◆ **THE TASK**:
Please tally how many lines of the material below contain the word "though", and reply with that number alone.

##### INFORMATION #####

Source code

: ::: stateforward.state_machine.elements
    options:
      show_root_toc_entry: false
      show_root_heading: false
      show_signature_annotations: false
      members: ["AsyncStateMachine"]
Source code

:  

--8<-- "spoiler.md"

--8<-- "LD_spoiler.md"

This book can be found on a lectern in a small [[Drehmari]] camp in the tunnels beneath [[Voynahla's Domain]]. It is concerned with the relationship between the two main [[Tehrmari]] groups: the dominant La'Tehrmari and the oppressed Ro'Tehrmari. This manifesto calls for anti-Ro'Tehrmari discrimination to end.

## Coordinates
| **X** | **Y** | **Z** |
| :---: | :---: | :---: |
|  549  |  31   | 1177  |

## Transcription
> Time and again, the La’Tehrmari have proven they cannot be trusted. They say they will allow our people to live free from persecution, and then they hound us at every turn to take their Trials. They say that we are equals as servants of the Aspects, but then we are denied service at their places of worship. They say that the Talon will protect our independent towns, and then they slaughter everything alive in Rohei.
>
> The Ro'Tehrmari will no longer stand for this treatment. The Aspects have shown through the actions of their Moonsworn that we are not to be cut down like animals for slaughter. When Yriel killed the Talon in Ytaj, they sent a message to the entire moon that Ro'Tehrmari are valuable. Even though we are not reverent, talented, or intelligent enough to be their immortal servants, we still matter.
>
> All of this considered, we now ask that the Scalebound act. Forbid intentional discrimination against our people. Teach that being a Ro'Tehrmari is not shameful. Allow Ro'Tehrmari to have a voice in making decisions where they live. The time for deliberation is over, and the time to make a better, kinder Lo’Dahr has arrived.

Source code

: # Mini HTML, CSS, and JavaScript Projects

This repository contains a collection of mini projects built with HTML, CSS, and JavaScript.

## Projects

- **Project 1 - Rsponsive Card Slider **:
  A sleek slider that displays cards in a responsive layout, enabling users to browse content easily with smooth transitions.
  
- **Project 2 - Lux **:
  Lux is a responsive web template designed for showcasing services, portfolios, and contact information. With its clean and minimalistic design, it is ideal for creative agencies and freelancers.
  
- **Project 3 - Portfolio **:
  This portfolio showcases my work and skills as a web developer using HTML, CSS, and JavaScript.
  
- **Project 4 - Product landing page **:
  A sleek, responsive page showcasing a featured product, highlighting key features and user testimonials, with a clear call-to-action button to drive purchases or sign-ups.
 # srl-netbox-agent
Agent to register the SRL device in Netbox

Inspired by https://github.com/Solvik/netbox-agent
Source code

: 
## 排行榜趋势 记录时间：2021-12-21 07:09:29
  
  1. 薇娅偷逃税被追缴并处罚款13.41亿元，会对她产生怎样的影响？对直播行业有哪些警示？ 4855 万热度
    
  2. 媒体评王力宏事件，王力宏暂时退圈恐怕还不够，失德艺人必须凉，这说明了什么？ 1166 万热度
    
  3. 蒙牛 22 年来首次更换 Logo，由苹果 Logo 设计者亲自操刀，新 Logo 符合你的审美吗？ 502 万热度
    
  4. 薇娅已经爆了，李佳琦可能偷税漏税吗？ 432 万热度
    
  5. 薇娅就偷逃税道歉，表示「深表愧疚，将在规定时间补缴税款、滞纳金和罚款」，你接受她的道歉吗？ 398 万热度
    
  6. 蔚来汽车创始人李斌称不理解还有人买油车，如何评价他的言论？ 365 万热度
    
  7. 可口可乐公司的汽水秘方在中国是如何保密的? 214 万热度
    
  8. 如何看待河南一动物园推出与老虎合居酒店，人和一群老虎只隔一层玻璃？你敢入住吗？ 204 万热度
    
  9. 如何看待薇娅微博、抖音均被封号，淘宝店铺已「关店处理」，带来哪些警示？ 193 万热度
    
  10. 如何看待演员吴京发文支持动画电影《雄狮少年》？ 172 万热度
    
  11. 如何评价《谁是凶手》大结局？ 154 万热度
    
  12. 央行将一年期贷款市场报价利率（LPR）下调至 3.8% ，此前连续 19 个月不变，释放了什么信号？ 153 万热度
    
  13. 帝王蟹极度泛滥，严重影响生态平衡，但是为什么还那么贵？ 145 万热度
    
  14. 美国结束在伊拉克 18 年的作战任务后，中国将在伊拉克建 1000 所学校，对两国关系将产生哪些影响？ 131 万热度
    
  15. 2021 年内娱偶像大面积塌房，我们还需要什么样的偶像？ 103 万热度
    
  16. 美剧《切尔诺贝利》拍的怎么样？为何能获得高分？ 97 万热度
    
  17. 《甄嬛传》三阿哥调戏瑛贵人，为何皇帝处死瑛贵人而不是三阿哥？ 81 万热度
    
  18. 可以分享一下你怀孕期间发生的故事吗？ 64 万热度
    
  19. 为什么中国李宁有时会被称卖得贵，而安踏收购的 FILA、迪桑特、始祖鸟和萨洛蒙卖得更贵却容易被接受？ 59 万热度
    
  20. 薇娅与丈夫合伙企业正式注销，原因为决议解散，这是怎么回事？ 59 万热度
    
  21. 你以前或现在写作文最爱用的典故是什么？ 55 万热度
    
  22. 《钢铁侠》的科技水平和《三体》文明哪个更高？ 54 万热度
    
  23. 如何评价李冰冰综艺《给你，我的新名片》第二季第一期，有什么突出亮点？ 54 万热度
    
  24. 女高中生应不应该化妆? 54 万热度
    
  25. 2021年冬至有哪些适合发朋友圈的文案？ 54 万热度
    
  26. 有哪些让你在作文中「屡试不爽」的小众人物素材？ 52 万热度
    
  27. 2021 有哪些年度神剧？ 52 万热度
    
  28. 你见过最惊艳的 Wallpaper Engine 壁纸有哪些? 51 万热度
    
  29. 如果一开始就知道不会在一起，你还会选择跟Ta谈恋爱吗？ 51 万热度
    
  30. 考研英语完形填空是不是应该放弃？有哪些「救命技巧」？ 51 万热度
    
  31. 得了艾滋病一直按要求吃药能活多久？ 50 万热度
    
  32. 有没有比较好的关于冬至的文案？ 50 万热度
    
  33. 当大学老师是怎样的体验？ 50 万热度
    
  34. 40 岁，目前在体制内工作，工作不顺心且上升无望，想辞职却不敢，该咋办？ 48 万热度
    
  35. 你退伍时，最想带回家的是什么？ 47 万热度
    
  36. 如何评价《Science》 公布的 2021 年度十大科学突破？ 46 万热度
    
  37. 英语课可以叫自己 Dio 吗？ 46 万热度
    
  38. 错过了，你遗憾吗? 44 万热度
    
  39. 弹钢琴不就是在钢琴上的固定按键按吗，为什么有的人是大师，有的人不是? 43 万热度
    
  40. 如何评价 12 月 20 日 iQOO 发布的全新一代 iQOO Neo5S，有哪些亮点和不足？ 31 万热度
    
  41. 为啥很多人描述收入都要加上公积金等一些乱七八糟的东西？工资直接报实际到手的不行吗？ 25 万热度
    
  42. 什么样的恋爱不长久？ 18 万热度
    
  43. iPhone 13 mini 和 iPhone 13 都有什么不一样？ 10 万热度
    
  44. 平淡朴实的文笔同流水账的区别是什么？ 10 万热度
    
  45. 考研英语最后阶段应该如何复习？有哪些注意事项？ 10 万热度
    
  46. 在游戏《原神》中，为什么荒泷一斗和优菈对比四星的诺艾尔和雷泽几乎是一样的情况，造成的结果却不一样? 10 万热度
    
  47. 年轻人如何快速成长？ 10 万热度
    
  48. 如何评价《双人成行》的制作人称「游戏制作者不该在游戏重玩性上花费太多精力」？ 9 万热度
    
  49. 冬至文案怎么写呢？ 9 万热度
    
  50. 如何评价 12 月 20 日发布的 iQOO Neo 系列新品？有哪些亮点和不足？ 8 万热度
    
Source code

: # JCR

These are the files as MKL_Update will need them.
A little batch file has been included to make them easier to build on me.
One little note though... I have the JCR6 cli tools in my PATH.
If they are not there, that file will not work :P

#####

◆ **PROBLEM SOLUTION**:
2